Au rayon des autres artistes signés, les faits ne rassurent pas. Outre Roy Woods et OB O’Brien – « qui ça » diront les esprits taquins -, la carrière du génial PartyNextDoor semble être au point mort. A la lumière des agissements intéressés de son parrain, doit-on vraiment s’étonner que son meilleur titre solo de 2015 apparaisse… sur l’album de Drake ? De leur côté, les Majid Jordan et leur pop douce et catchy ont tout pour exploser les charts. Mais leur succès en « solo » est encore relativement faible par rapport à leur potentiel. Poussés par le label dans une direction indé/alternatif, leur single le plus vendu reste celui en featuring avec leur boss. Leur album prévu pour février devrait nous confirmer cette couleur.

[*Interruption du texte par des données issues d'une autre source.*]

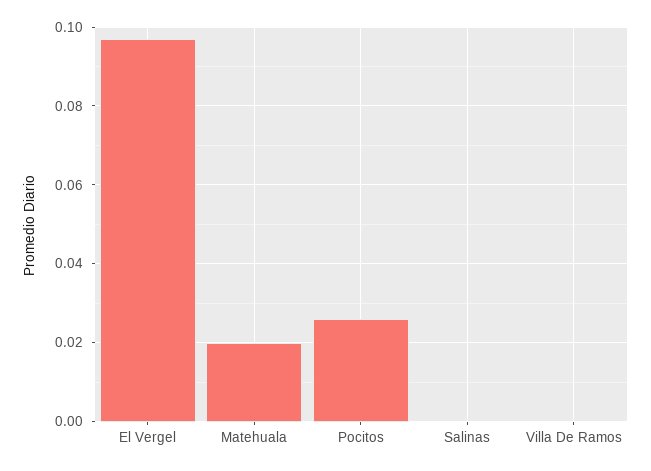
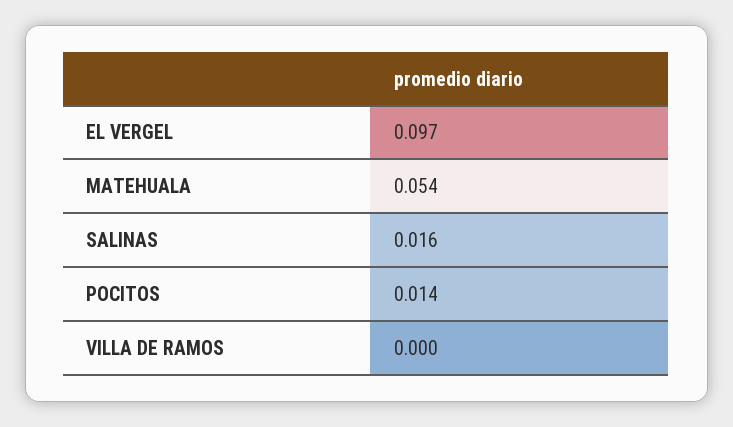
Matehuala: 0.02 -> 0.054
Pocitos: 0.025 -> 0.014
Salinas: 0 -> 0.016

Finalement, Bryson Tiller a peut-être bien senti le coup en ne se précipitant pas à apposer sa signature sur un contrat estampillé OVO. Quand on considère que leur succès pourrait empiéter sur ses plates-bandes, l’avidité de Drake pour la carrière de ces chanteurs prometteurs est plutôt préoccupante.
Il ne s’agit pas de rentrer pour autant dans un jeu de haine aveugle vis-à-vis du Canadien. Sa démarche est somme toute logique. Challenger hors compétition, il a créé beaucoup d’attente autour de son prochain album, dont personne ne sait à quoi il ressemblera. Il ne fait que peu de doute qu’il vise le classique absolu, même si cela signifie piquer à d’autres les recettes qui marchent le mieux. Le sommet du Billboard lui a par ailleurs échappé à de nombreuses reprises. L’ironie de l’histoire étant qu’il aurait pu enfin y parvenir avec Hotling Bling, si son partenariat lucratif avec Apple Music ne lui avait pas couté un nombre massif d’écoutes non comptabilisées. Reste que Drake est un mec déterminé gonflé à l’égo, et il n’aura certainement pas de repos avant d’avoir atteint l’adoubement ultime auprès de la culture populaire au sens large.
A son honneur, il a jusqu’ici refusé de s’y consacrer à plein temps, restant fondamentalement rappeur dans l’âme. Il n’a jamais franchi le grand pas en restant très attaché à un certain amour de cette musique. Il est ainsi devenu la popstar préférée des fans de rap, et le rappeur préféré du grand public. Il reste également un baromètre bien plus efficace qu’un hashtag pour suivre les tendances de fond de la scène rap. Mais si le prochain co-sign de Drake vous surprend, prenez cinq minutes pour y réfléchir. Vous y découvrirez peut-être la stratégie tout en finesse d’un coach qui travaille avant tout pour lui. C’était pourtant évident : le rapace chasse toujours en solitaire.